Rep. Rosa DeLauro (D-Conn.) said she supports the tanning tax in the Affordable Care Act but advocated for the federal government to go further by outlawing indoor tanning for minors.
“We need to keep pushing for a national ban, in my view, on the use of tanning devices by children. As on so many issues, the states are showing the way. At least 41 of our states regulate the use of tanning facilities by minors – nine have already banned their use altogether by anyone under the age of 18 – that’s where we need to go,” she said at a panel discussion on Capitol Hill about the hazards and allure of indoor tanning.
“If you’re engaged in a project, you want to take on a mission, my friends, this is it because it’s not about a road or a bridge or a park or the issues we deal with here, you know, planes and whatever the hell it is, excuse me, this is about health and life.”
DeLauro said she has been pushing the FDA to move forward on the issue.
“We are making progress. Almost exactly a year ago, the FDA issued an order requiring tanning devices to get clearance before they can be marketed to the public. The same order required a warning on each device stating explicitly that it should not be used by those under the age of 18,” she said. “These are positive moves. I wish it didn’t take so long because in the interim we lose lives.”
DeLauro was asked if she thinks the 10 percent excise tanning tax in Obamacare is an appropriate way to deter indoor tanning.
“Yes, it is,” she replied.
She dismissed criticism from some Republican lawmakers who argue that the tax is discriminatory because it singles out one industry.
“It’s a public health issue,” DeLauro said, adding that indoor tanning beds are “killing” people.
Compared to other issues being debated in Congress at the moment, DeLauro said, “This one is a matter of life and death.”
According to Dr.

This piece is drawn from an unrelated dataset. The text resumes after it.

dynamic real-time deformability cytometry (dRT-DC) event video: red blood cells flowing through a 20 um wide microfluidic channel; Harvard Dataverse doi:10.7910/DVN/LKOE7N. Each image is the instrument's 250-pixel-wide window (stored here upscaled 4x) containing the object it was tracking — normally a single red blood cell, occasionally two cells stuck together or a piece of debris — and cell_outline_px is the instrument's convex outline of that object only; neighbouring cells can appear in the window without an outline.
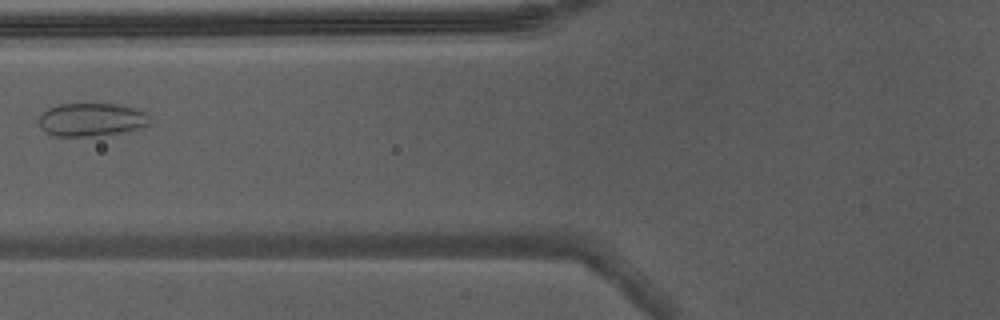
{"species": "Egyptian fruit bat (a non-hibernating species)", "species_latin": "Rousettus aegyptiacus", "temperature_condition": "warm", "stored_images_in_passage": 2, "camera_frame_rate_fps": 3000, "um_per_image_px": 0.085, "animal": {"sex": "male"}, "frame": {"image": 1, "passage_image": 2, "time_ms": 0.333, "image_size_px": [1000, 320], "cell_outline_px": [[148, 124], [124, 132], [92, 136], [56, 136], [44, 132], [40, 128], [36, 120], [48, 108], [56, 104], [116, 104], [136, 108], [144, 112], [148, 116]], "centroid_in_image_um": [7.69, 10.17], "position_along_channel_um": 118.1, "area_um2": 21.44}}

Sherry Pagoto, associate professor at the University of Massachusetts Medical School, skin cancer is on the rise.
“Tanning really is the new smoking,” she said at the event.

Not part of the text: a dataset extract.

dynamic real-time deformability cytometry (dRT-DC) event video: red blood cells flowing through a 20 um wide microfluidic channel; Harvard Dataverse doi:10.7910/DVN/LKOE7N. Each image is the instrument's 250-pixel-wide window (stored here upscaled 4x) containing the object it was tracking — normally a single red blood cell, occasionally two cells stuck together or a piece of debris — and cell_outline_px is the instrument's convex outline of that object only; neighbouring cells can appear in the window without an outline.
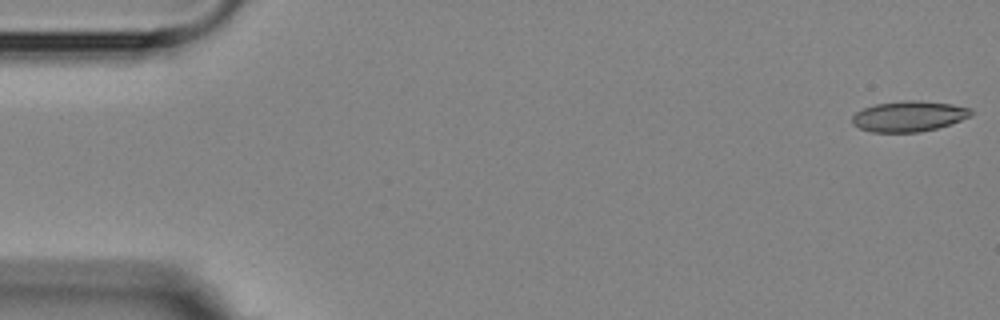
{"species": "Egyptian fruit bat (a non-hibernating species)", "species_latin": "Rousettus aegyptiacus", "temperature_condition": "room temperature", "stored_images_in_passage": 4, "camera_frame_rate_fps": 3000, "um_per_image_px": 0.085, "animal": {"sex": "female"}, "frame": {"image": 1, "passage_image": 1, "time_ms": 0.0, "image_size_px": [1000, 320], "cell_outline_px": [[972, 116], [936, 128], [920, 132], [872, 132], [860, 128], [852, 124], [852, 116], [856, 112], [864, 108], [876, 104], [904, 100], [920, 100], [952, 104], [972, 108]], "centroid_in_image_um": [77.25, 9.87], "position_along_channel_um": 7.7, "area_um2": 21.15}}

Through her CDC-funded research, Pagoto said she found tanning beds on many college campuses.
DeLauro said advocates and lawmakers have to keep up the pressure on colleges to eliminate tanning beds.

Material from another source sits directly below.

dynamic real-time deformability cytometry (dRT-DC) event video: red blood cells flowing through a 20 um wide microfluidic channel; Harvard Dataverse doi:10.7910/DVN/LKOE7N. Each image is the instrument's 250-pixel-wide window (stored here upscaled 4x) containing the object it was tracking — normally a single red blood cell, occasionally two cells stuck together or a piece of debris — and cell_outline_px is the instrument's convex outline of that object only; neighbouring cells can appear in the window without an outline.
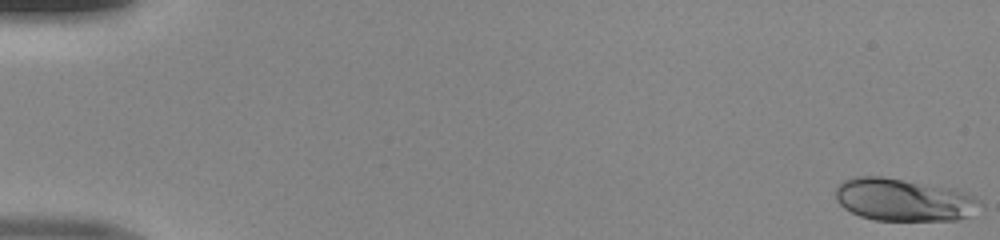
{"species": "human", "species_latin": "Homo sapiens", "temperature_condition": "room temperature", "stored_images_in_passage": 50, "camera_frame_rate_fps": 3000, "um_per_image_px": 0.085, "donor": {"sex": "male"}, "frame": {"image": 1, "passage_image": 1, "time_ms": 0.0, "image_size_px": [1000, 240], "cell_outline_px": [[984, 208], [968, 216], [956, 220], [876, 220], [860, 216], [844, 208], [836, 200], [836, 188], [844, 180], [856, 176], [880, 176], [956, 188], [968, 192], [976, 196], [984, 204]], "centroid_in_image_um": [76.9, 16.98], "position_along_channel_um": 8.1, "area_um2": 36.3}}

Dr. Elizabeth Tanzi, the co-director of the Washington Institute of Dermatologic Laser Surgery in Washington, said one session of indoor tanning increases a person’s risk of contracting skin cancer between 59 percent and 75 percent.
“We really do need to get the word out,” she said. “I’m always surprised how many people still don’t realize that tanning salons can cause cancer – not only can, do cause cancer.”
Rep. Charlie Dent (R-Pa.), who lost his father-in-law to melanoma, urged the public not to believe anyone that says tanning beds do not cause cancer.
“So many people are being affected by this,” he said at the event. “We have to make sure that people understand that jumping into a tanning booth is the equivalent of lighting up a cigarette.”